April 4, 2020
Frank von Hippel of the Program on Science and Global Security, Jungmin Kang and Masafumi Takubo have co-authored the new book Plutonium: How Nuclear Power's Dream Fuel Became a Nightmare. It is published by Springer.
The book starts with the early discussions of nuclear power during the secret US World War II nuclear-weapon project. At the time, it was believed that uranium deposits rich enough to fuel conventional nuclear reactors would be very scarce. Plutonium breeder reactors cooled with liquid sodium were therefore invented to convert the abundant non-chain-reacting uranium isotope U-238 into chain-reacting plutonium. Much more uranium was found and sodium-cooled reactors proved to be costly and unreliable, but the industrialized countries had already launched major programs to recover plutonium from spent nuclear fuel to provide startup fuel for breeder reactors and the US and France were helping other countries to start their own programs.
In 1974, India tested a nuclear explosive with some of the plutonium it had recovered with US Atomic Energy Commission assistance. The White House reassessed and decided encouraging plutonium programs had been a dangerous mistake. The nuclear establishments in France, Japan, Russia and the UK decided to continue to press forward, however, and have each accumulated a stock of separated civilian plutonium sufficient for about ten thousand nuclear explosives and a major radioactive waste management problem. This legacy poses a profound challenge to future generations.
The UK has finally stopped reprocessing but China and India are traveling down the same track – launching breeder-reactor-development programs that are not likely to produce economically viable nuclear-power, but rather additional large stocks of weapon-usable separated plutonium.

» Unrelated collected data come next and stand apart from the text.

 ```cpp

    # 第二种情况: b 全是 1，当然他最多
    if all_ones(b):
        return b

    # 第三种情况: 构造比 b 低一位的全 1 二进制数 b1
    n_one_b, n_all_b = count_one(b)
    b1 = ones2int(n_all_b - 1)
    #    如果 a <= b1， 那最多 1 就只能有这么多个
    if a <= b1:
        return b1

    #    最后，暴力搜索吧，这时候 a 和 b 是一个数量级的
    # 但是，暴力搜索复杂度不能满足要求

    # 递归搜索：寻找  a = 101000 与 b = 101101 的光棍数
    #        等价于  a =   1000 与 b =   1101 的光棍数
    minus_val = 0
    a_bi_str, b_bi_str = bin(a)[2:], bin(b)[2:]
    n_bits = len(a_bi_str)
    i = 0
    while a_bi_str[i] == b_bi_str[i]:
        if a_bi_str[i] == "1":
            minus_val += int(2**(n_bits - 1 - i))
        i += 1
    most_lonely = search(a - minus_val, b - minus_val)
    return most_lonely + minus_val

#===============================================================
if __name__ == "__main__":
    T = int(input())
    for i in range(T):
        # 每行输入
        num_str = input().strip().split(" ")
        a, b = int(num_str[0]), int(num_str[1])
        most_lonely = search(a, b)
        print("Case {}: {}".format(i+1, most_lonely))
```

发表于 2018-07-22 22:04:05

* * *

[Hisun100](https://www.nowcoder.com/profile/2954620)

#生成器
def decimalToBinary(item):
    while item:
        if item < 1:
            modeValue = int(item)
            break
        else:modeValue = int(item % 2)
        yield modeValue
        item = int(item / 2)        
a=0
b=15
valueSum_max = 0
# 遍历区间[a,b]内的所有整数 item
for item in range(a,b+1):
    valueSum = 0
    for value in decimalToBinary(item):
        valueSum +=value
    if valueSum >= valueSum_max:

A second nightmare legacy in a number of countries is an accumulation of spent fuel at nuclear power plants because reprocessing programs have either stopped or proceeded more slowly than originally planned. The nuclear utilities found that the least costly way to store this fuel was to pack about five times more spent fuel into the reactor cooling pools than the pools were designed to hold. This has created a situation in which a loss of water in a pool would result in a spent-fuel fire and a hydrogen explosion that would release one hundred times as much long-lived radioactivity to the atmosphere than the core meltdowns at Fukushima.
The recommendations are quite simple:
- The uneconomic and dangerous separation of plutonium should be ended, and
- Spent fuel pools should be returned to their original low-density designs by transferring fuel to passively safe air-cooled cask storage after five years of water cooling.
Frank von Hippel is a senior research physicist and professor of public and international affairs emeritus with Princeton’s Program on Science & Global Security which he co-founded.
Jungmin Kang served as chairman of South Korea's Nuclear Safety and Security Commission and is a former postdoc at the Program on Science and Global Security.
Masafumi Takubo is a Tokyo-based researcher on Japan’s nuclear policies and a consultant for Princeton University’s Program on Science and Global Security.